On my own personal machines I find the use of logfiles invaluable when installing new services but otherwise I generally ignore the bulk of the data. (I read one mail from each machine containing a summary of the days events.)
When you're looking after a large network having access to logfiles is very useful. It lets you see interesting things - if you take the time to look and if you have an idea of what you want to find out.
So, what do people do with their syslog data? How do you use it?
In many ways the problem of processing the data is that you have two conflicting goals:
- You most likely want to have access to all logfiles recorded.
- You want to pick out "unusual" and "important" data.
While it is the case you can easily find unique messages (given a history of all prior entries) it becomes a challenge to allow useful searches given the volume of data.
Consider a network of 100 machines. Syslog data for a single host can easily exceed 1,000,000 lines in a single day. (The total number of lines written beneath /var/log/ on the machine hosting www.debian-administration.org was 542,707 for the previous 24 hours. It is not a particularly busy machine, and the Apache logs were excluded.)
Right now I've got a couple of syslog-ng servers which simply accept all incoming messages from a large network and filter them briefly. The remaining messages are inserted into mysql via a FIFO. This approach is not very scalable and results in a table having millions of rows which is not pleasant to search.

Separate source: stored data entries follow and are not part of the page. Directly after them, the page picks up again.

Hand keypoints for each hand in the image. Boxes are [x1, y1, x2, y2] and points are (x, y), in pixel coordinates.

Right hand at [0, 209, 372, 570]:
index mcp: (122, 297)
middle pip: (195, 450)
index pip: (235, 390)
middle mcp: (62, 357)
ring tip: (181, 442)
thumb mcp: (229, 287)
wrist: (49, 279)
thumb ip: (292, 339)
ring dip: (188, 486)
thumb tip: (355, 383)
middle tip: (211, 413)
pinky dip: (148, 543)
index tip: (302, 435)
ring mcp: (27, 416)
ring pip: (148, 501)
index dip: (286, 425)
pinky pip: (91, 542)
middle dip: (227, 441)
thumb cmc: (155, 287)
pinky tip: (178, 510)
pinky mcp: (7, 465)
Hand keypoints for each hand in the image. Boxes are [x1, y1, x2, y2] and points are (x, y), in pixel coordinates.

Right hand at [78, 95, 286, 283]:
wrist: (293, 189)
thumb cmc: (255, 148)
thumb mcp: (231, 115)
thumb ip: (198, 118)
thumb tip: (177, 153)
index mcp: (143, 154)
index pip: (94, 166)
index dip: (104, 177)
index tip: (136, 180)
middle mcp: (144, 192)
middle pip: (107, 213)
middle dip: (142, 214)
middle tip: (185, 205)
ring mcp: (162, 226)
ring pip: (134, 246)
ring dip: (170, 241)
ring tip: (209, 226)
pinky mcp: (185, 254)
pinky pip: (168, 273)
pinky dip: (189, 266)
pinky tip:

I'm in the process of coming up with a replacement system - but at the same time I suspect that any real solution will depend a lot on what is useful to pull out.
On the one hand having unique messages only makes spotting new things easy. On the other hand if you start filtering out too much you lose detail. e.g. If you took 10 lines like this and removed all but one you lose important details about the number of attacks you've had:
- Refused connect from 2001:0:53aa:64c:c9a:xx:xx:xx
Obviously you could come up with a database schema that had something like "count,message" and other host-tables which showed you where. The point I'm trying to make is that naive folding can mean you miss the fact that user [email protected] tried to login to host A, host B, and host C..
I'm rambling now, but I guess the point I'm trying to make is that depending on what you care about your optimisations will differ - and until you've done it you probably don't know what you want or need to keep, or how to organise it.
I hacked up a simple syslog server which accepts messages on port 514 via UDP and writes them to a FIFO /tmp/sys.log. I'm now using that pipe to read messages from a perl client and write them to local logfiles - so that I can see the kind of messages that I can filter, collapse, or ignore.
Its interesting the spread of severity. Things like NOTICE, INFO, and DEBUG can probably be ignored and just never examined .. but maybe, just maybe there is the odd deamon that writes interesting things with them..? Fun challenge.
Currently I'm producing files like this:
/var/log/skxlog/DEBUG.user.cron.log /var/log/skxlog/ALERT.user.cron.log /var/log/skxlog/INFO.authpriv.sshd.log
The intention is to get a reasonably good understanding of which facilities, priorities, and programs are the biggest loggers. After that I can actually decide how to proceed.
Remember I said you might just ignore INFO severities? If you do that you miss:
IP=127.0.0.1 Severity:INFO Facility:authpriv DATE:Jul 18 15:06:28 PROGRAM:sshd PID:18770 MSG:Failed password for invalid user rootf from 127.0.0.1 port 53270 ssh2
ObFilm: From Dusk Til Dawn
Tags: data, homework, logging, syslog 9 comments
I like the concept. What do you think, maybe we (the system administrators) need a piece of software that would present that data to us in a usable way:
* web based with interactivity
* 'spam' filters that we can train and correct manually that know what is normal 'white noise' from our systems (don't display, but save for later)
* use decision support system concepts to highligh where things are ok, where there are unclear things and where there are bad things
* use data mining approaches to allow an administrator to query, drill down and examine logs in all kinds of ways after a bad even, like after an intrusion
* a way for sysadmins to share generalized recipes of normal and bad stuff with each other easily
On the other hand this sounds so logical, that someone must have already made something like this.